In the data below, find each line that contains the word "votes" and copy it.

•••

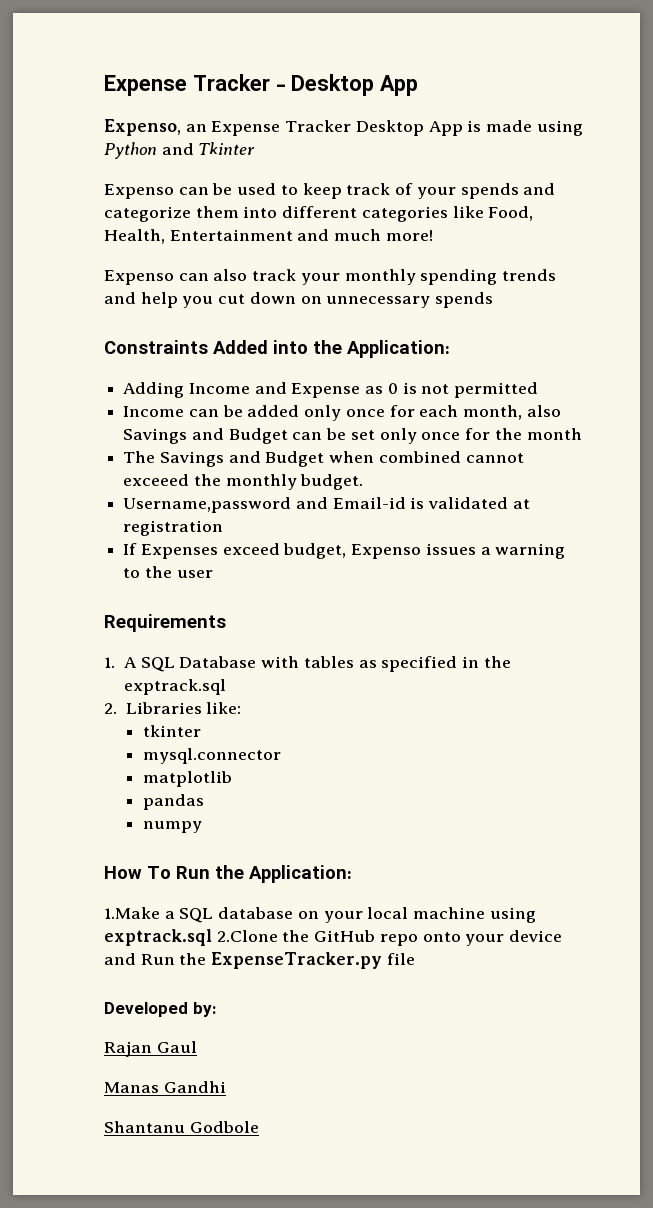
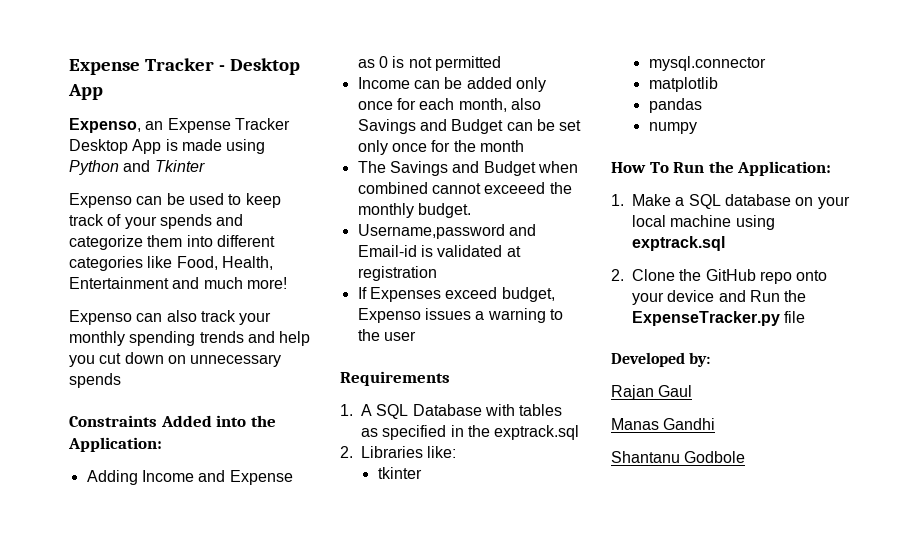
[104,907,160,919] 1.Make -> [611,194,671,206] 1. Make
[216,930,278,942] 2.Clone -> [611,269,675,281] // 2. Clone

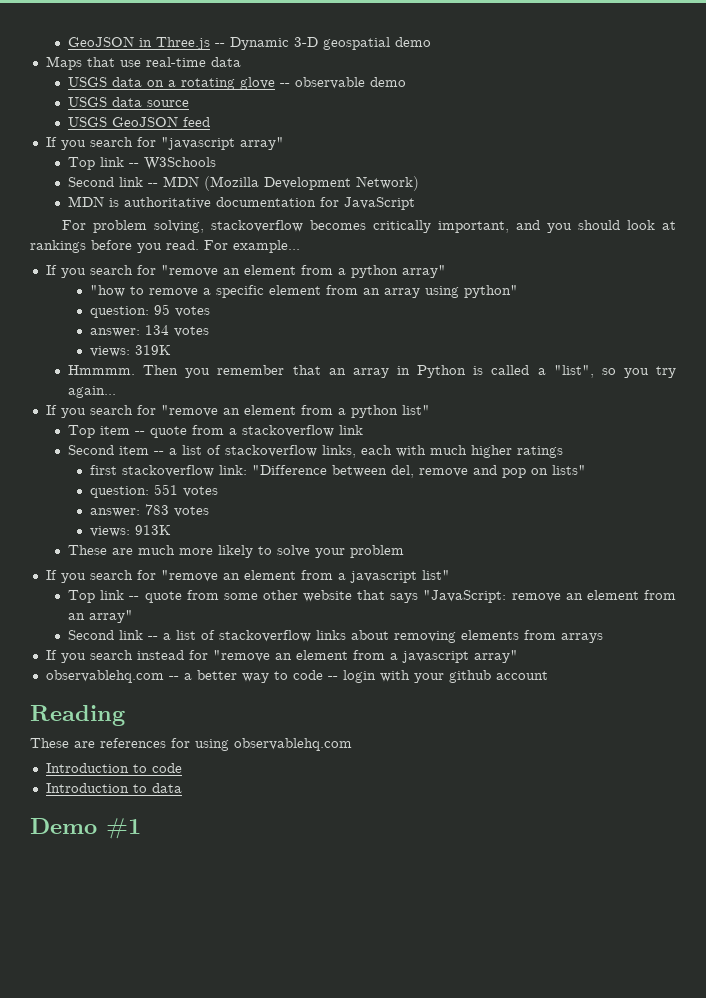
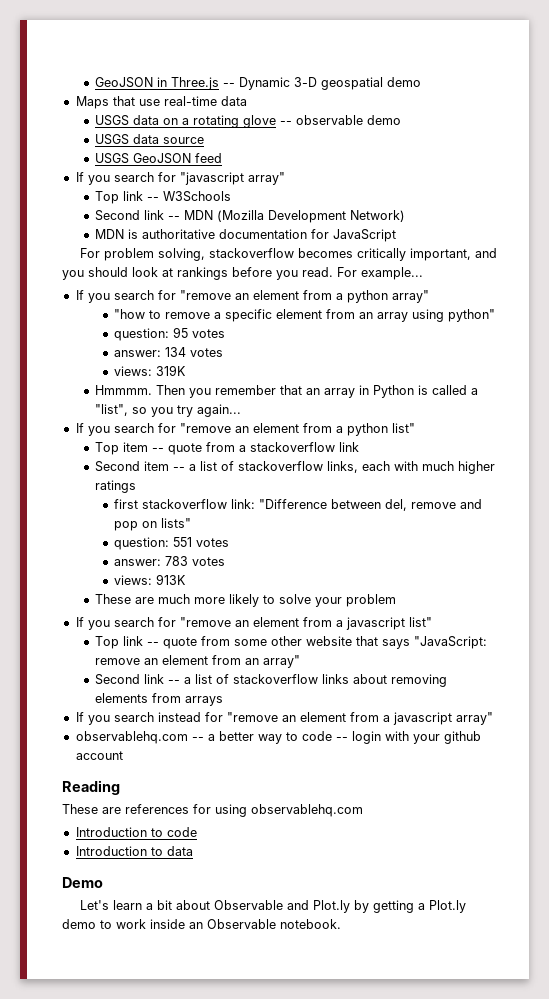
[106,818,141,839] #1 -> [80,900,467,913] [62,919,341,929] // Let's learn a bit about Observable and Plot.ly by getting a Plot.ly demo to work inside an Observable notebook.

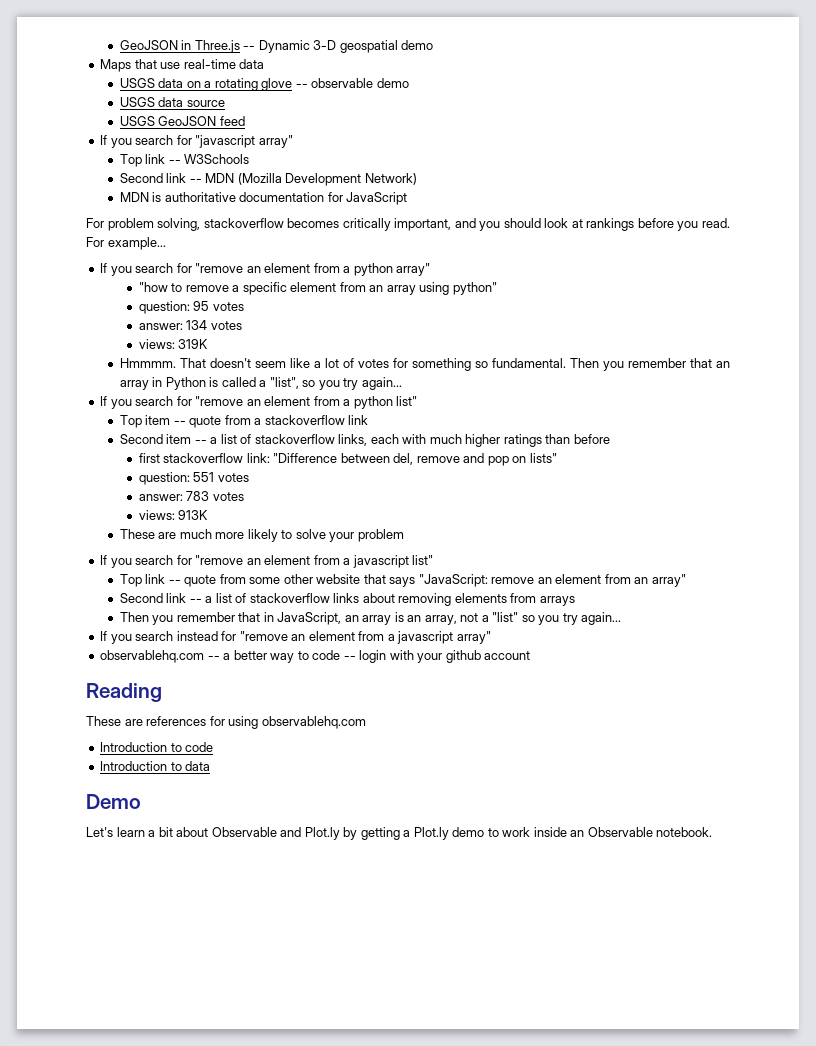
(153, 390) none -> [179,358,566,371] That doesn't seem like a lot of votes for something so fundamental.
(137, 486) none -> [545,434,610,444] than before
(224, 701) none -> [119,612,622,625] // Then you remember that in JavaScript, an array is an array, not a "list" so you try again...

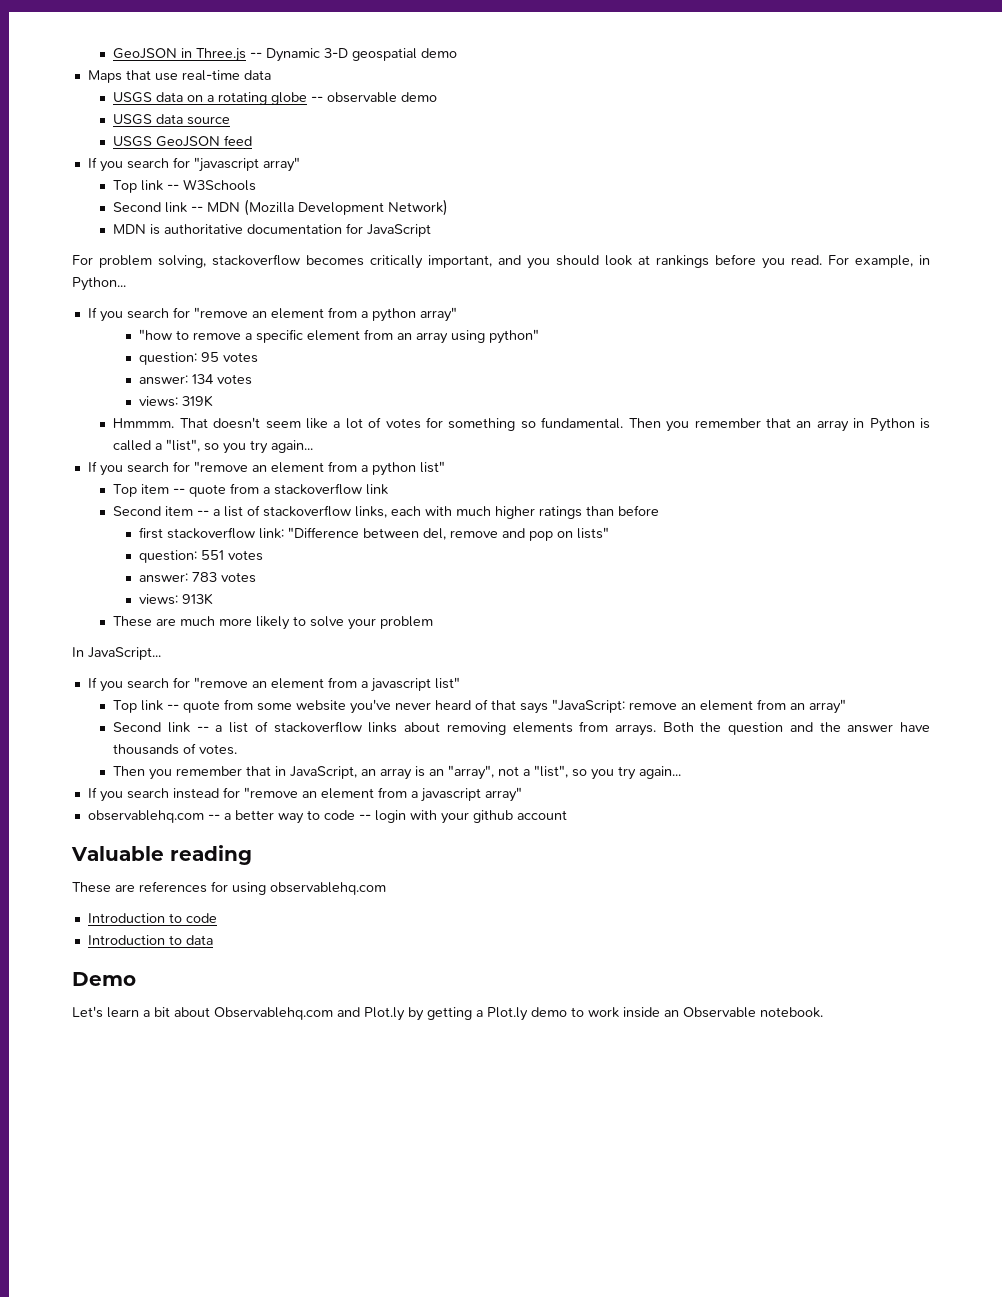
[261,78,293,91] glove -> [271,92,308,105] globe
[107,237,166,250] example... -> [855,255,930,268] [72,277,126,291] example, in Python...
(404, 535) none -> [72,647,161,660] // In JavaScript...
[283,574,361,584] other website -> [296,699,489,714] website you've never heard of
[539,596,575,606] arrays -> [614,722,930,736] [113,743,238,755] arrays. Both the question and the answer have thousands of votes.
[424,615,457,625] array, -> [448,765,495,780] "array",
[492,612,519,622] "list" -> [534,765,569,778] "list",
[86,683,162,702] Reading -> [71,845,252,865] Valuable reading
[211,827,277,837] Observable -> [214,1007,333,1020] Observablehq.com

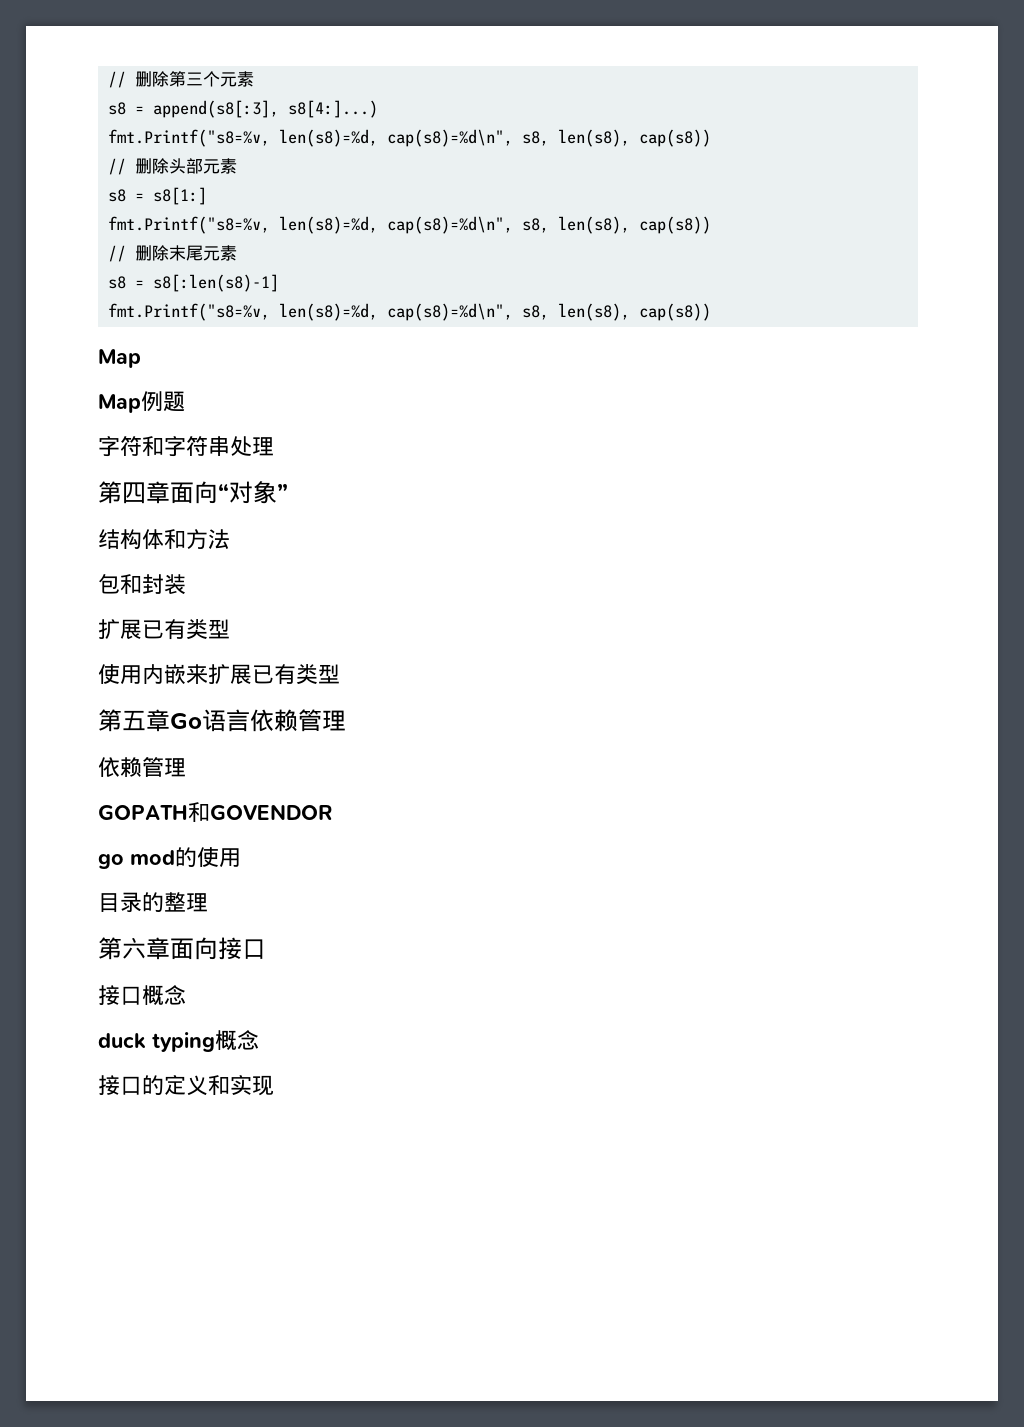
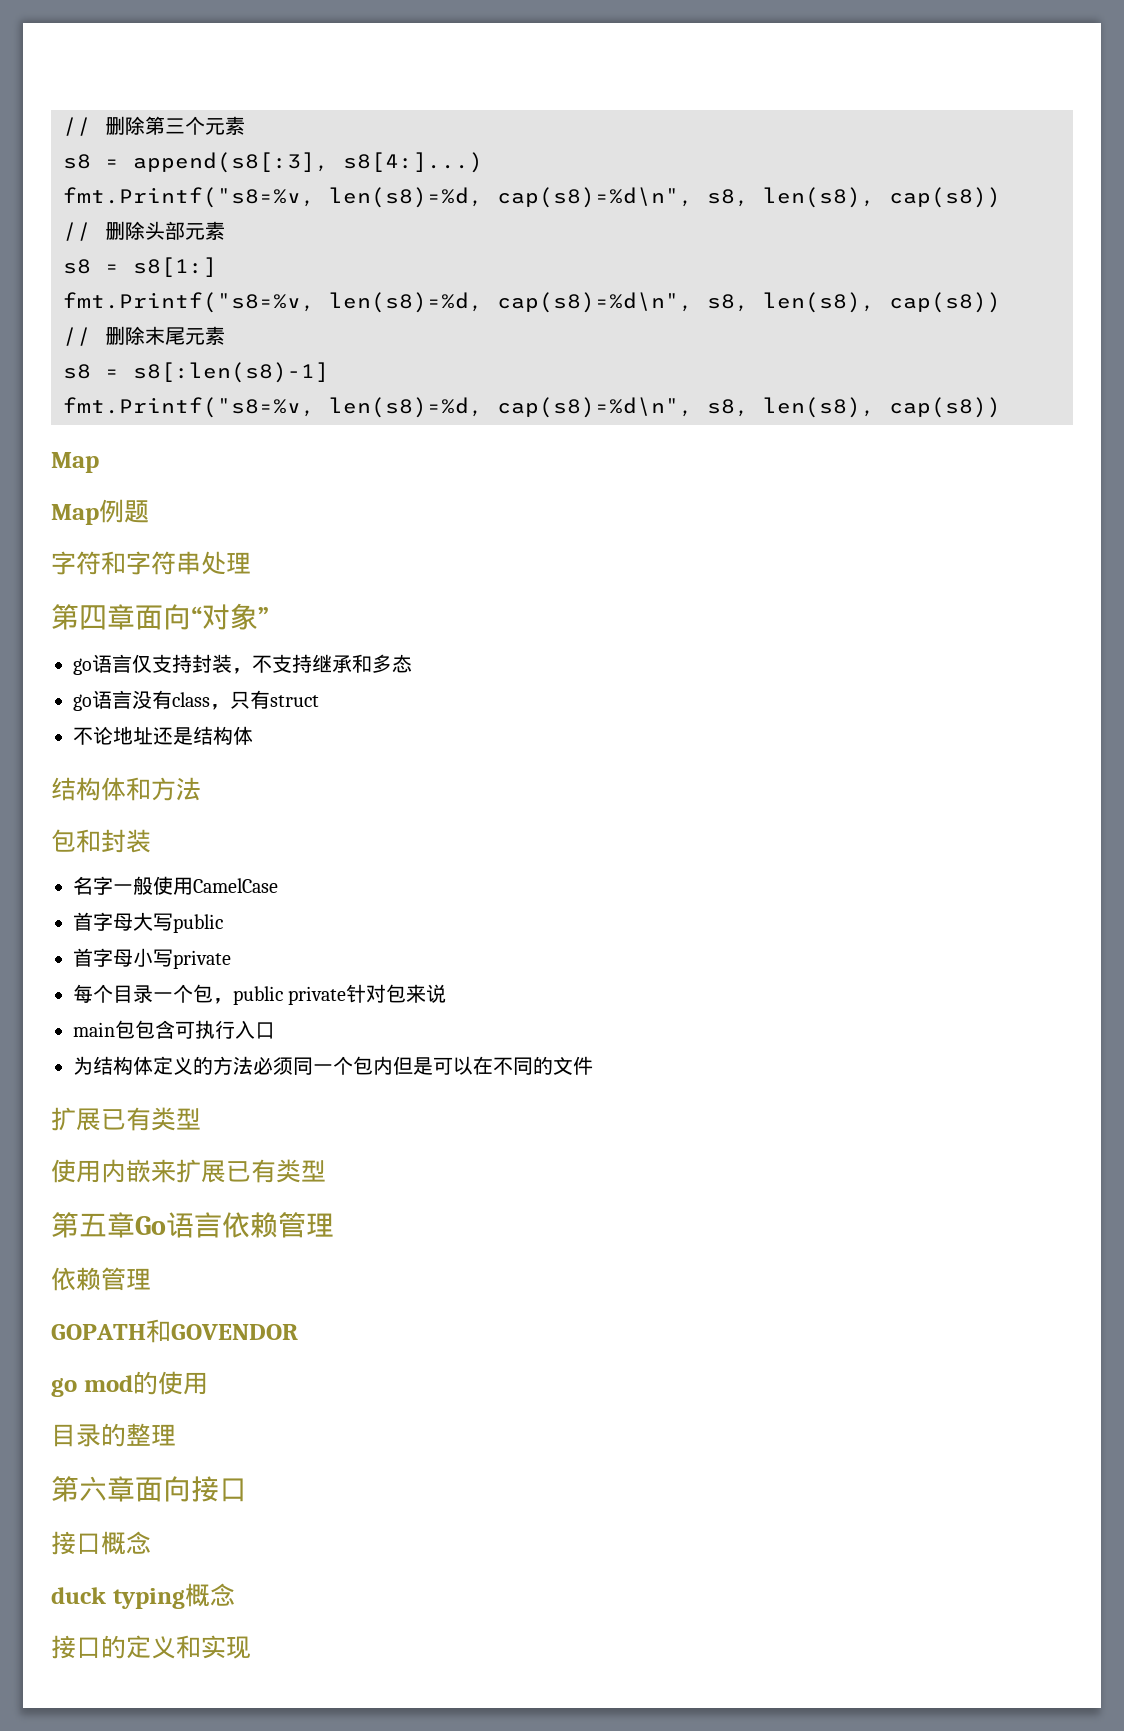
(288, 492) none -> [73,654,412,675] [73,690,319,711] [73,726,253,745] // go语言仅支持封装，不支持继承和多态 // go语言没有class，只有struct // 不论地址还是结构体
(186, 584) none -> [73,876,278,895] [73,912,223,933] [73,948,231,969] [73,984,447,1005] [73,1020,275,1039] [73,1056,593,1075] // 名字一般使用CamelCase // 首字母大写public // 首字母小写private // 每个目录一个包，public private针对包来说 // main包包含可执行入口 // 为结构体定义的方法必须同一个包内但是可以在不同的文件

•••

- Result for this exercise
(153, 390) none -> [179,358,566,371] That doesn't seem like a lot of votes for something so fundamental.
[539,596,575,606] arrays -> [614,722,930,736] [113,743,238,755] arrays. Both the question and the answer have thousands of votes.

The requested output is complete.